Edit the lines from the line with "order: Myrtales" to the line with "common name: Rosy evening-primrose" so that "common name" becomes "popular name", and leave everything else the same.

Dataset records:
------------------------------

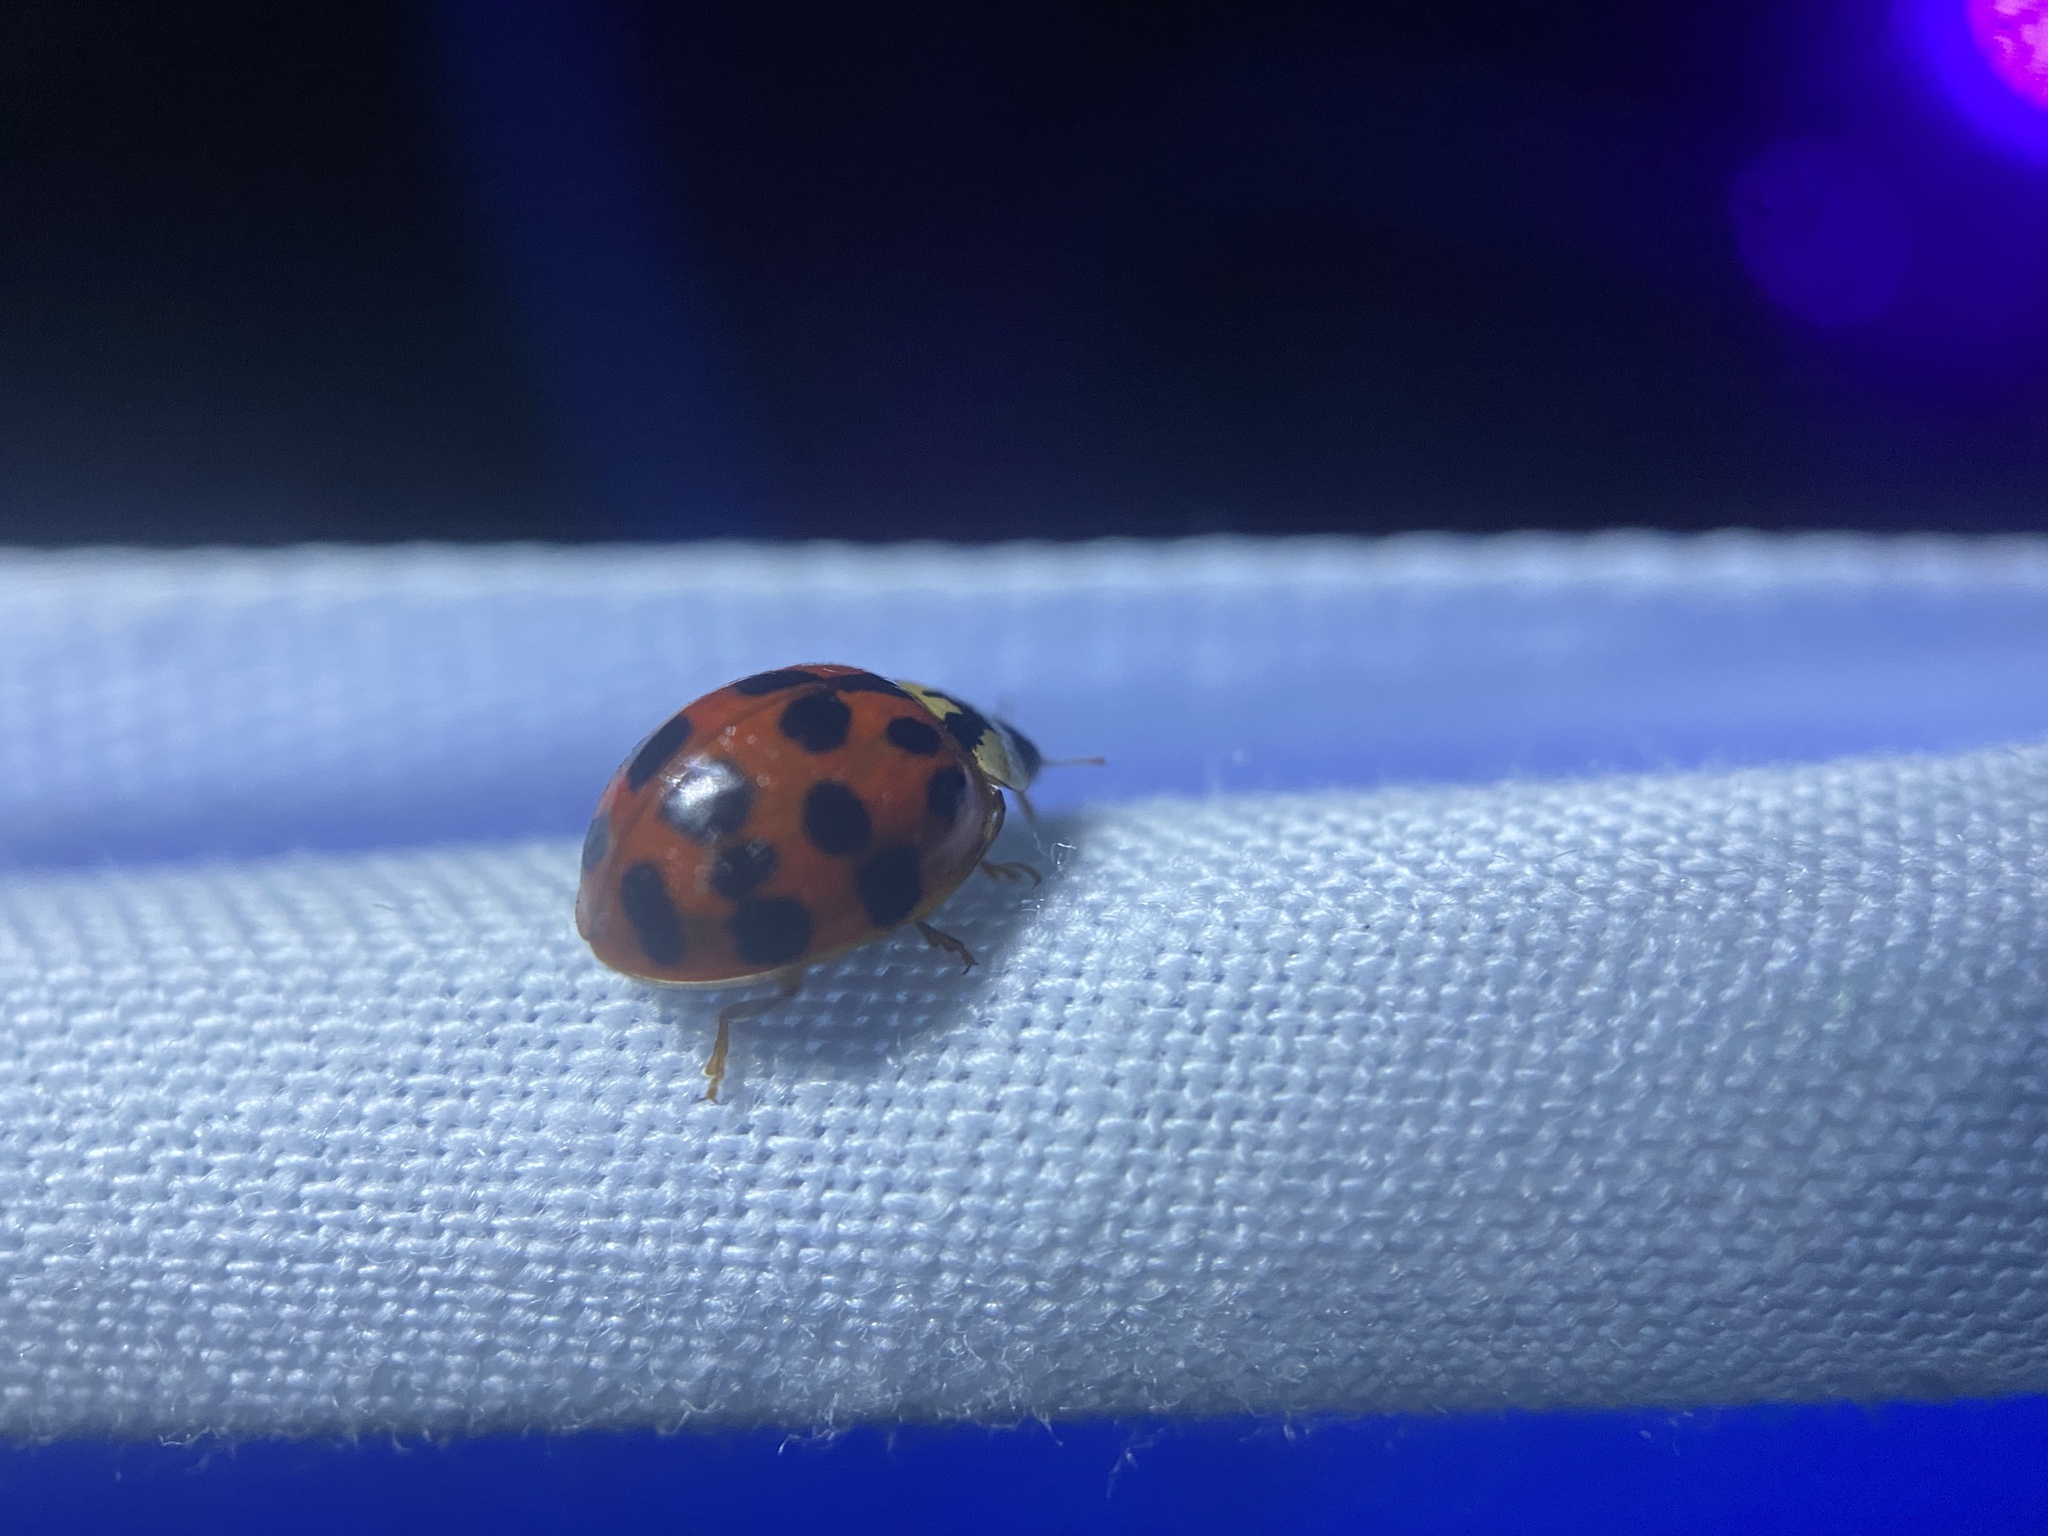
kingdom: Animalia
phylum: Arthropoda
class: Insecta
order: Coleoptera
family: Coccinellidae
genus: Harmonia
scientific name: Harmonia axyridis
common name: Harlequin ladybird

------------------------------

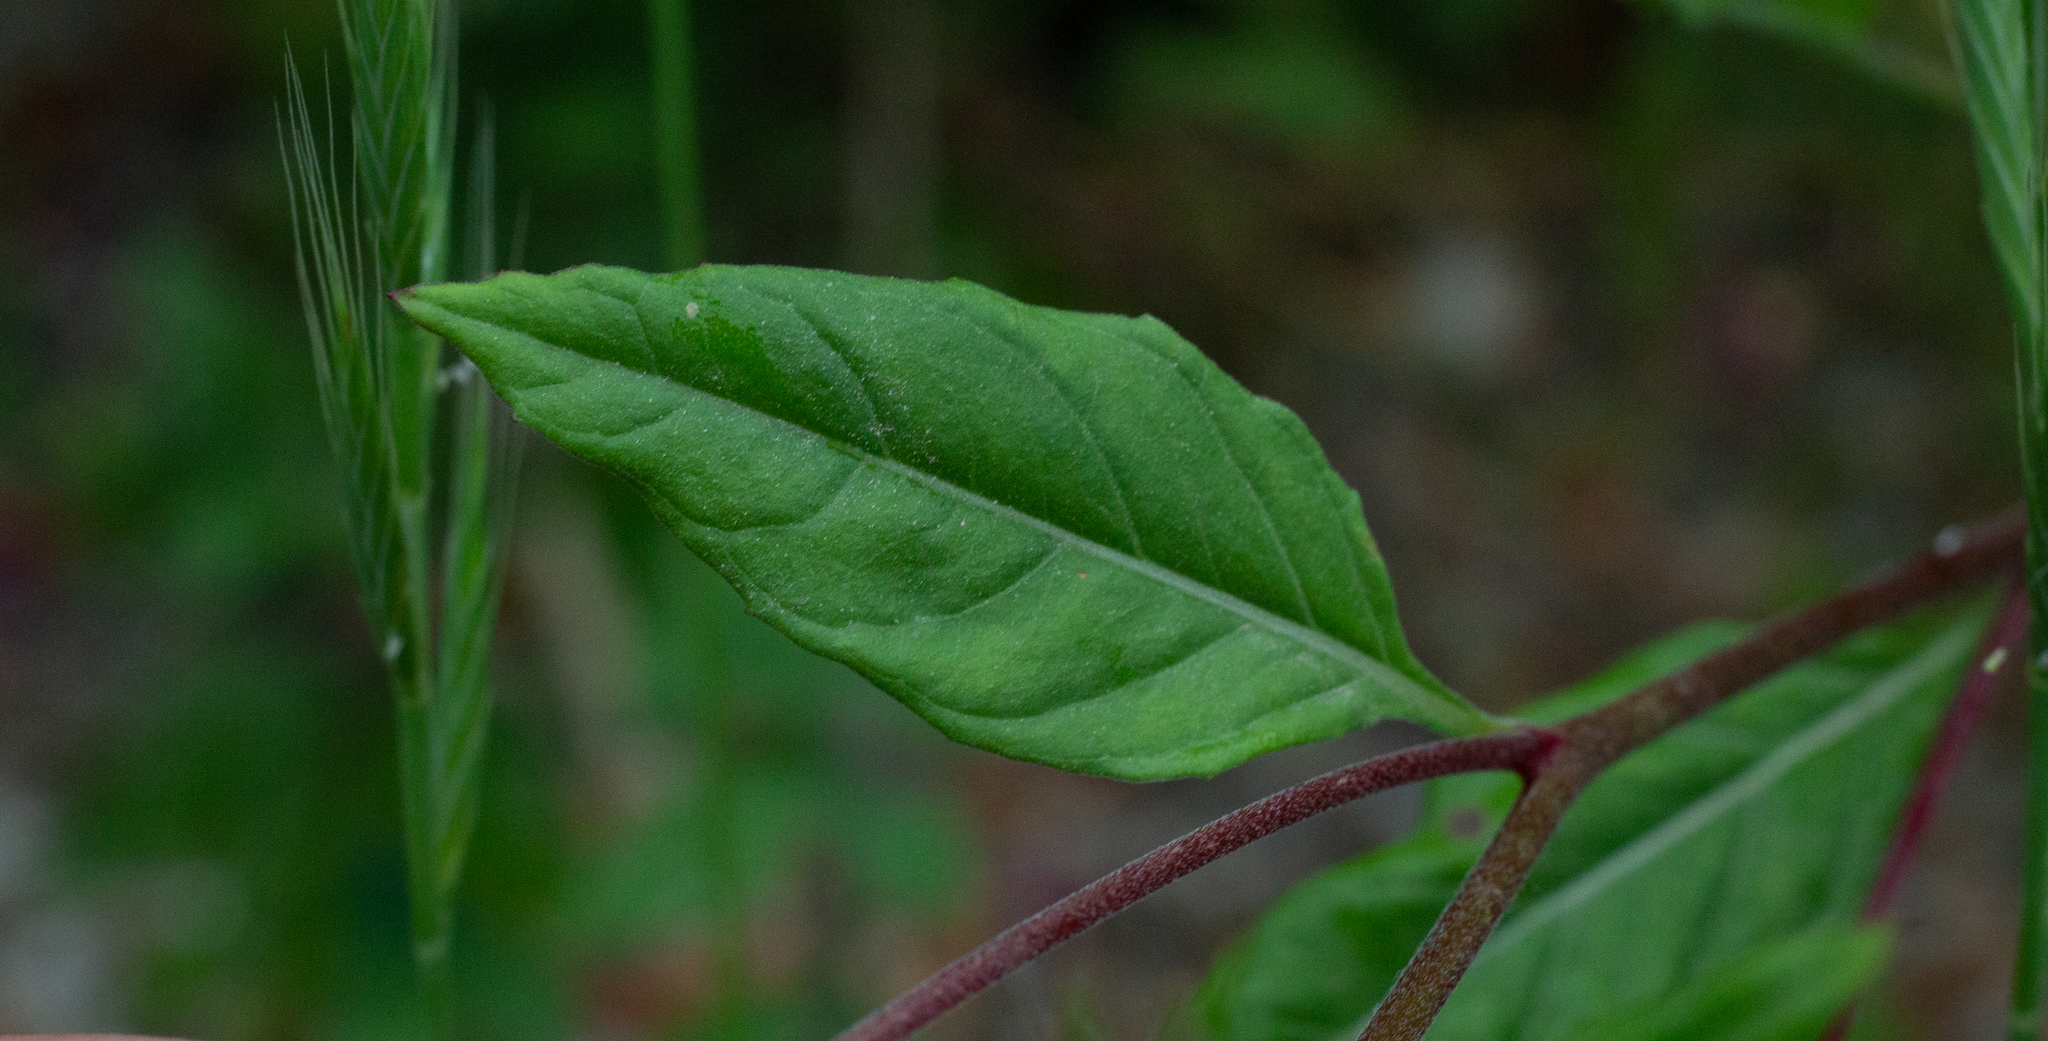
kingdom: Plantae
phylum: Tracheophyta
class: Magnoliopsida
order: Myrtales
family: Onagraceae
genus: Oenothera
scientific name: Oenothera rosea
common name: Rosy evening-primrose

------------------------------

● **SOLVED EXERCISE**
order: Myrtales
family: Onagraceae
genus: Oenothera
scientific name: Oenothera rosea
popular name: Rosy evening-primrose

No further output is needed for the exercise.